## AIM OF THE EXERCISE:
Begin with the line below holding "Search Belle Vie" and go on through the line holding "including market suppliers, provider", duplicating each line exactly and leaving out pictures.

## INPUT:

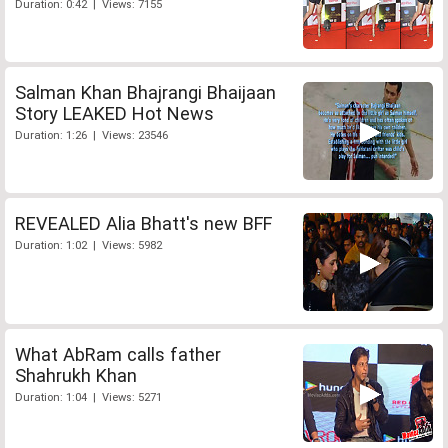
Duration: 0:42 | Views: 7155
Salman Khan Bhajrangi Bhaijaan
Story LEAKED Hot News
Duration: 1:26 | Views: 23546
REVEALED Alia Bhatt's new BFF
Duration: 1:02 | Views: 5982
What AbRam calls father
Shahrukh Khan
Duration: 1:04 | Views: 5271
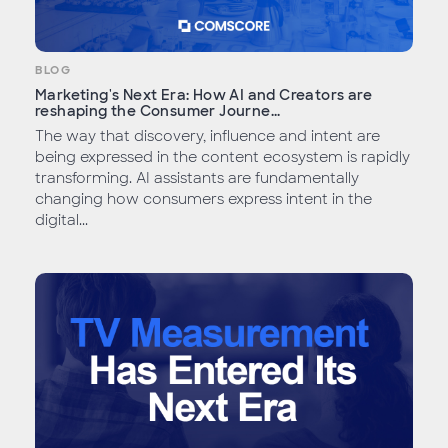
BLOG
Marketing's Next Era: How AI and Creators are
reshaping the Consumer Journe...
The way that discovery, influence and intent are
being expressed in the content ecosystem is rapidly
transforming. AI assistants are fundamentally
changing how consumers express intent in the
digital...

* * *

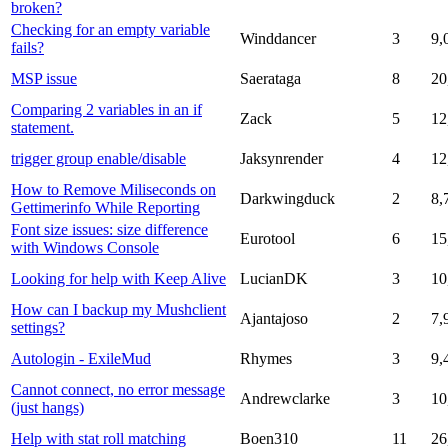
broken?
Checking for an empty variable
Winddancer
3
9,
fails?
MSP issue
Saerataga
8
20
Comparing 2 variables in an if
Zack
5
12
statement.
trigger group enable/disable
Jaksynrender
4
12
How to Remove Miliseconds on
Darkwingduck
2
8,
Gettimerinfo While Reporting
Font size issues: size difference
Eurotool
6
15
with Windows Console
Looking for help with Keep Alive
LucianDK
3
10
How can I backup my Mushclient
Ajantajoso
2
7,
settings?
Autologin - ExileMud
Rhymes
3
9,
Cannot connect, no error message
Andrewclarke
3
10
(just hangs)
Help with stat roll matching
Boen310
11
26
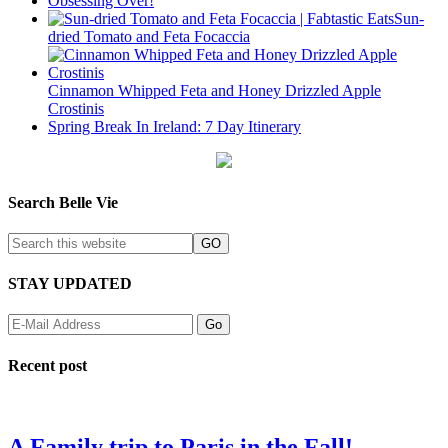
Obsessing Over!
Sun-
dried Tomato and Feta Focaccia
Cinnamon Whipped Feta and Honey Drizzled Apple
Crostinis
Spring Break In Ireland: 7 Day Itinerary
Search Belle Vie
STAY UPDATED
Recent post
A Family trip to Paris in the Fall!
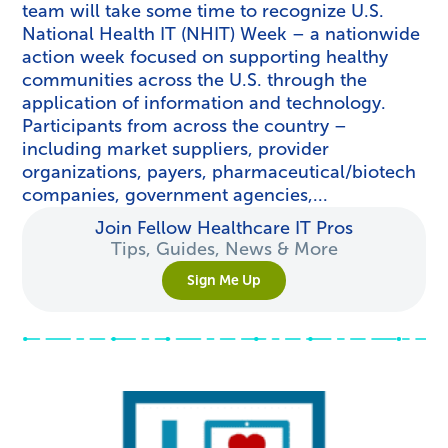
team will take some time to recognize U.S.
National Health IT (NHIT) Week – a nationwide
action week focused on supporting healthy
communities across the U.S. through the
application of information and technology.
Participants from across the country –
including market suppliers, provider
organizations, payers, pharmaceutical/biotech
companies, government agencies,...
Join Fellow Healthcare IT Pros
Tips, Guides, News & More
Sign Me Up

---

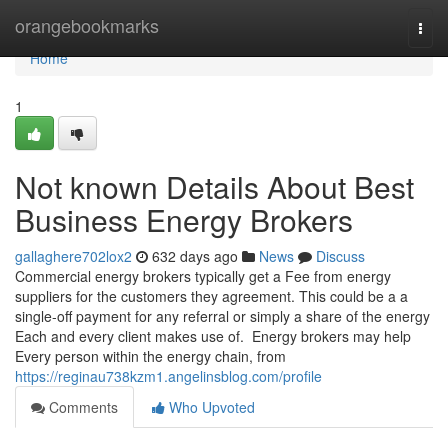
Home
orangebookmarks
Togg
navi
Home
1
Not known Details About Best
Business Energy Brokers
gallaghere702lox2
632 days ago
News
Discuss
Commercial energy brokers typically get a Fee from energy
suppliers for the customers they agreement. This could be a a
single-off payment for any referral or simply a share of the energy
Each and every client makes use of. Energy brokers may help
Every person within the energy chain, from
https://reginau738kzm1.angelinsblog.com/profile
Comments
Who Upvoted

## SOLUTION TO THIS EXERCISE:
Search Belle Vie
STAY UPDATED
Recent post
A Family trip to Paris in the Fall!
team will take some time to recognize U.S.
National Health IT (NHIT) Week – a nationwide
action week focused on supporting healthy
communities across the U.S. through the
application of information and technology.
Participants from across the country –
including market suppliers, provider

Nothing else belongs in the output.